On Tue, Nov 16, 2021 at 02:46:35PM +1300, Lawrence D'Oliveiro wrote:
On Tue, 16 Nov 2021 14:09:07 +1300, Michael Cree wrote:
Excepting that binary search turns a sequential O(n) search into a O(log n) search, and the memory access timings don't change that fact, so for a sufficiently large array a binary search will always outperform a linear search even if access time is much worse for individual accesses in the binary search.
I’m thinking that successive elements in the sequential search are more likely to be in the same cache line, instead of bouncing around between different cache lines in the binary-search situation. With a factor of a couple of magnitudes in access time, that could make quite a difference.

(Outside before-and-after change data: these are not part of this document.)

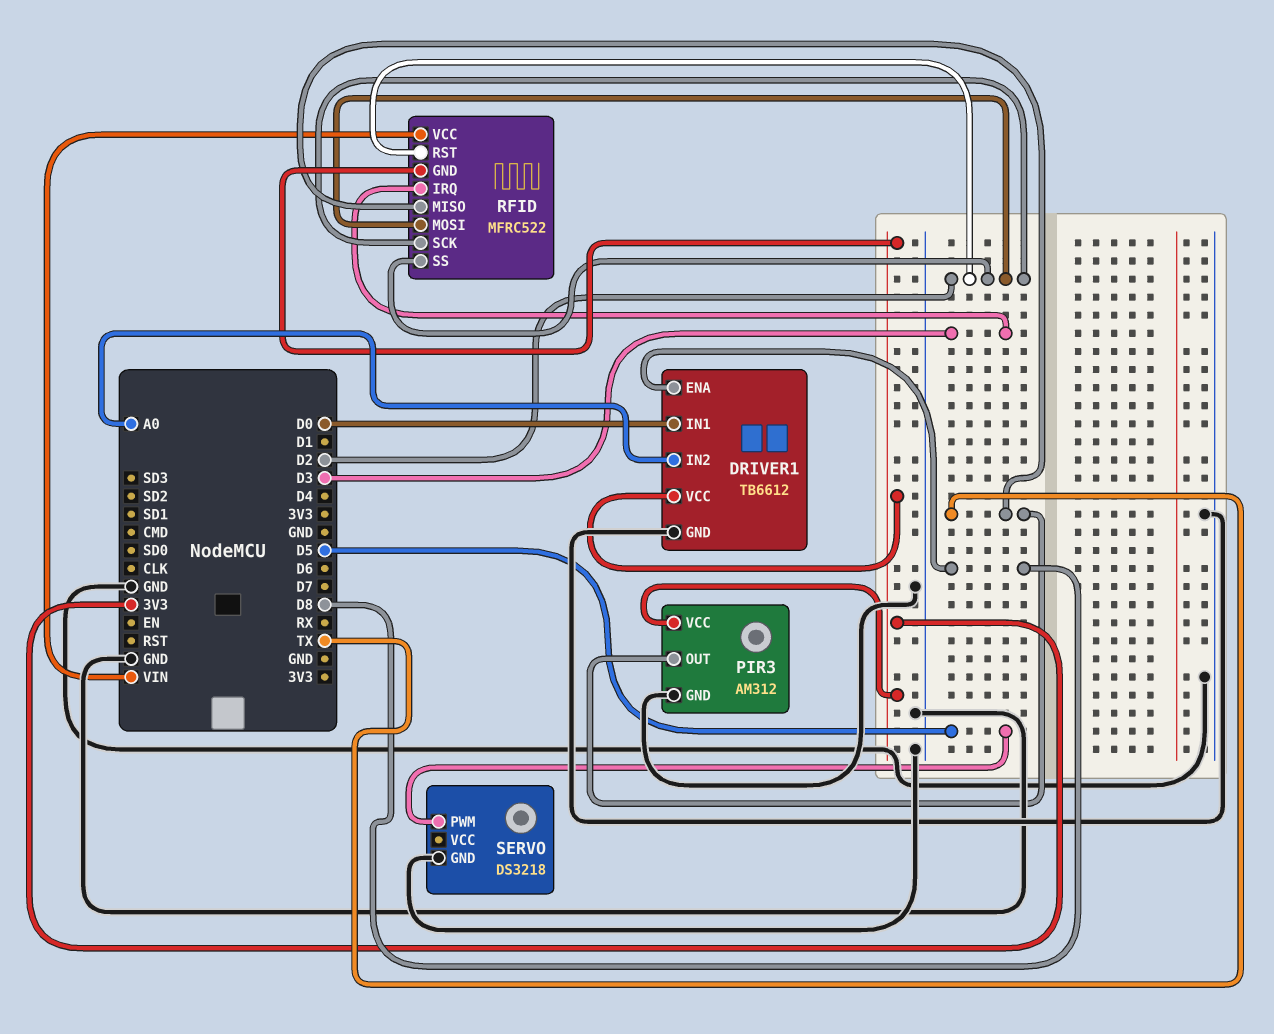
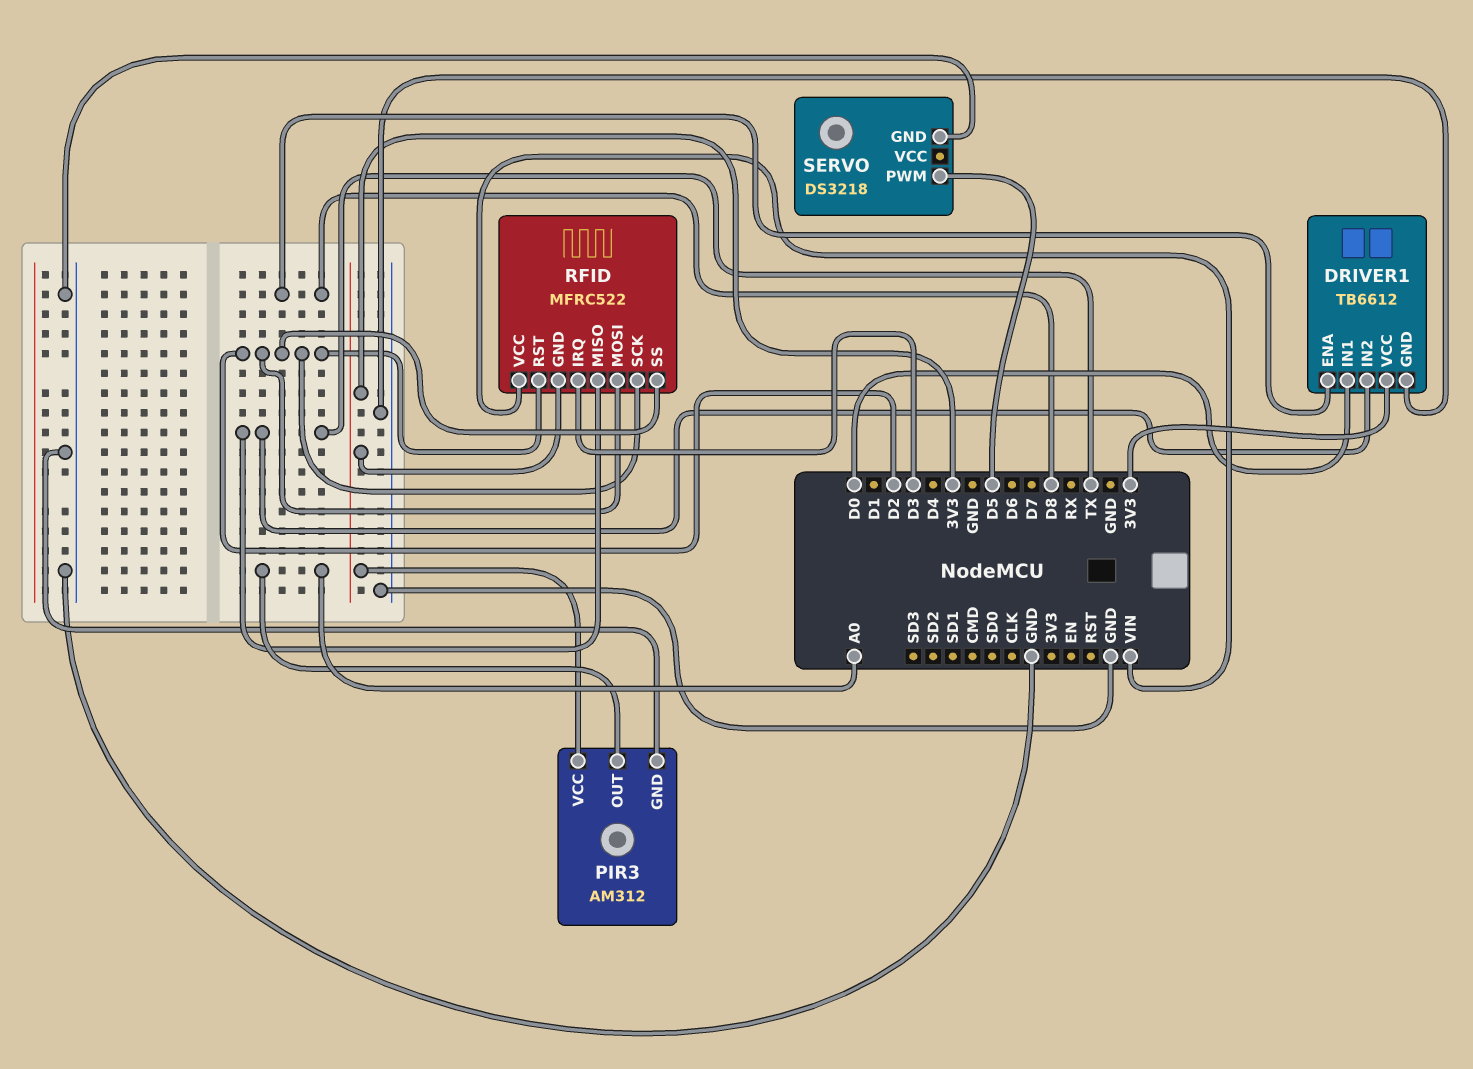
DRIVER1 pin IN2: A0 -> TX
PIR3 pin OUT: TX -> A0

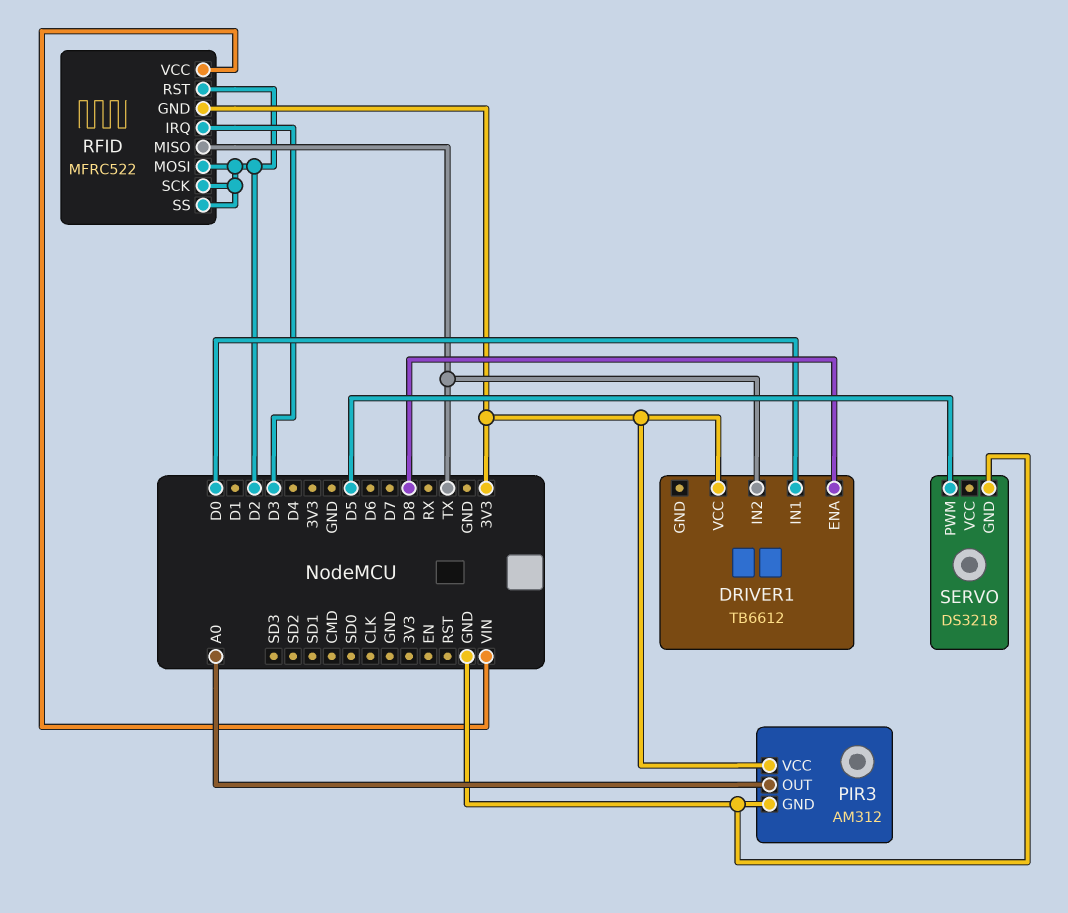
DRIVER1 pin GND: GND -> none

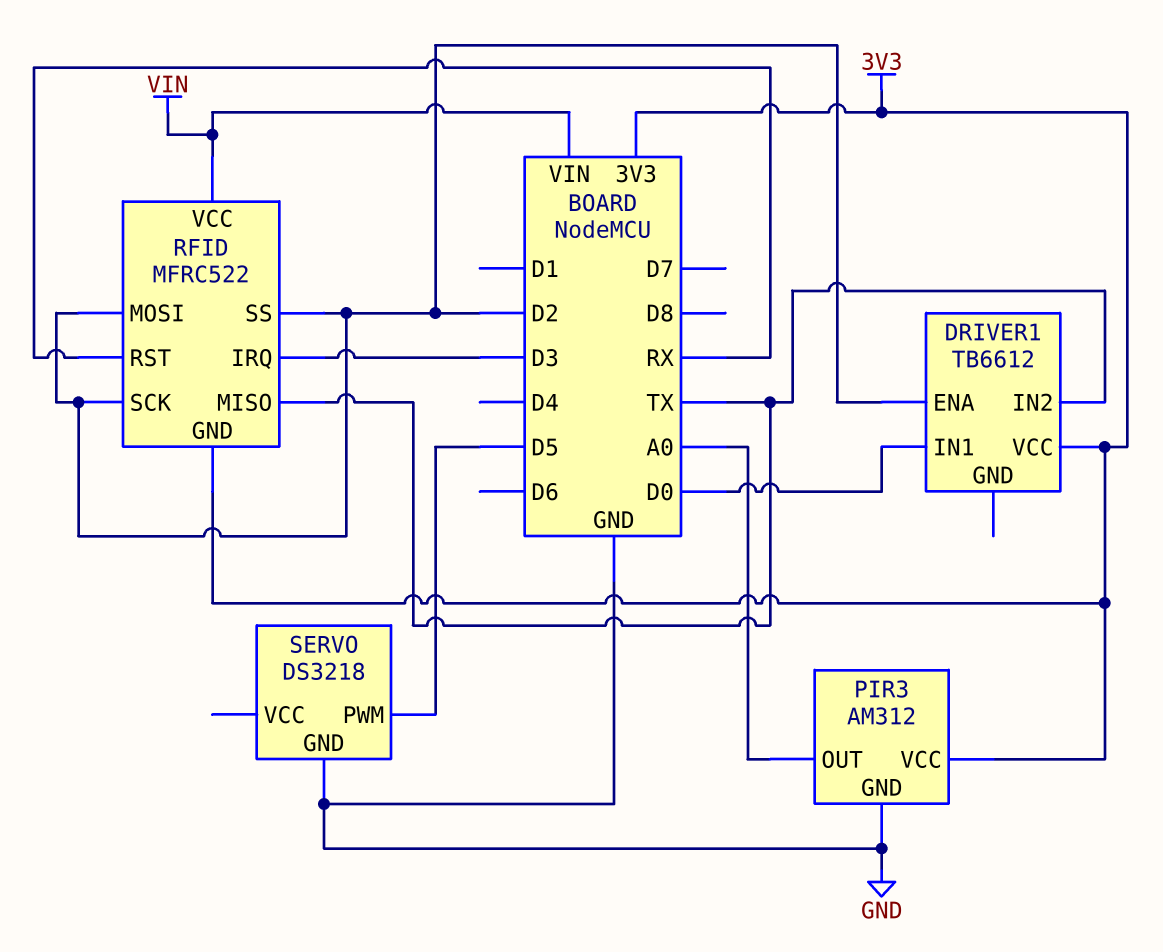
DRIVER1 pin ENA: D8 -> D2
RFID pin RST: D2 -> RX

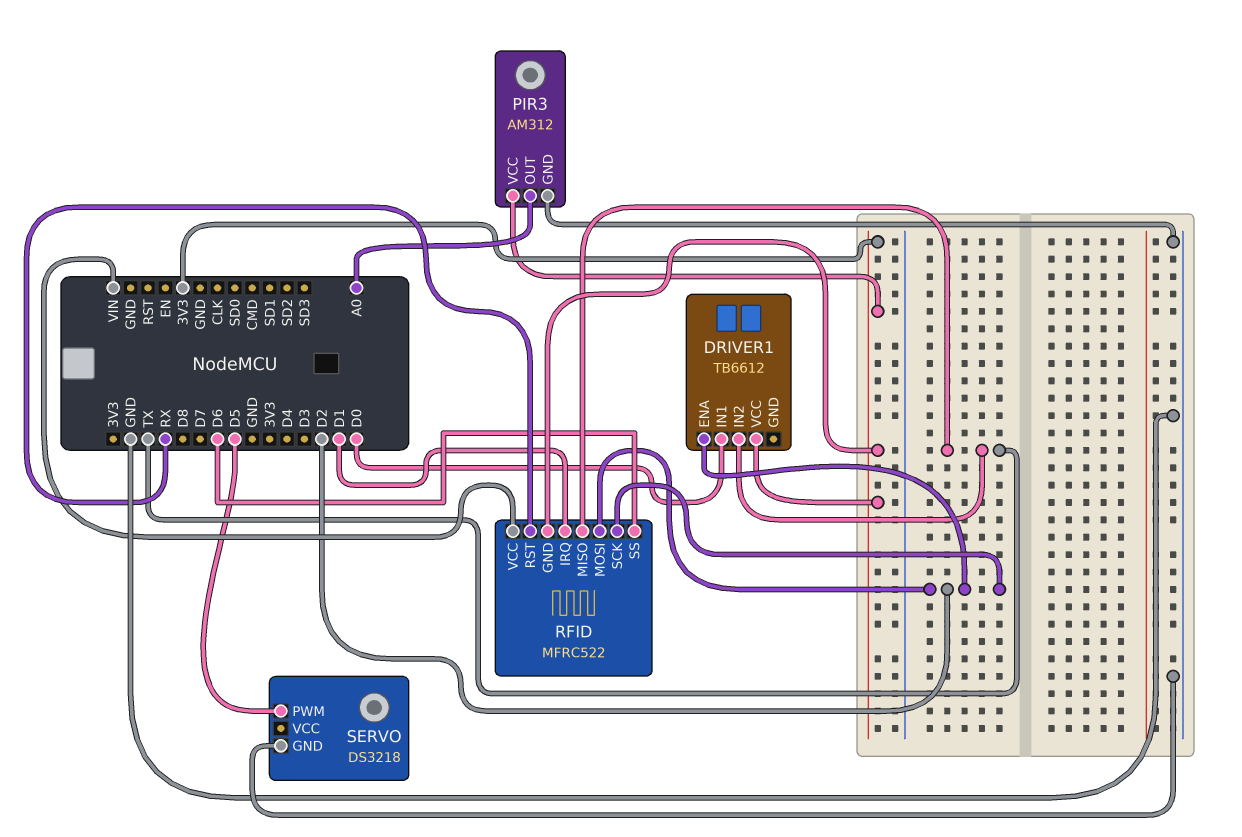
RFID pin IRQ: D3 -> D1
RFID pin SS: D2 -> D6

Yes, but not in a large array. Say you have an unsorted array of 1000000 elements. Sequential sort takes on average 500000 comparisons. Assuming a memory access for each one at 0.5ns gives 250ms total. Now let's say you have a sorted array of 1000000 elements. The binary search needs log(1000000) accesses to find the result (on average). Let us assume a base 2 logarithm as it is a binary search, then that is 20 memory accesses at 100ns per random memory access, i.e., a total of 2000ns (or 2ms). Binary search will always win out once the array is large enough. (Of course the array needs to be sorted, but that only has to be done once, and can be easily maintained even as new elements are added because a binary search will find the insert point efficiently if the array is large.) The reason why the FFT is especially bad for memory access is that the naive algorithm steps through the array at 2^n sized steps (for various whole number n values). If the size of a word is w (for single precision w is 8-bytes) then the step size in bytes is w2^n. When w2^n is the same size as the cache all hell breaks loose because every access is to the same cache line. Thus potentially every memory access is a cache miss forcing an access to main memory that incurs the longest memory access times. This is why the conjugate pair algorithm is faster than the standard radix-2 algorithm even though it involves the same number of arithmetical computations. It reorganises those computations such that a subsequent computation is more likely to have its operands still in cache. Cheers, Michael.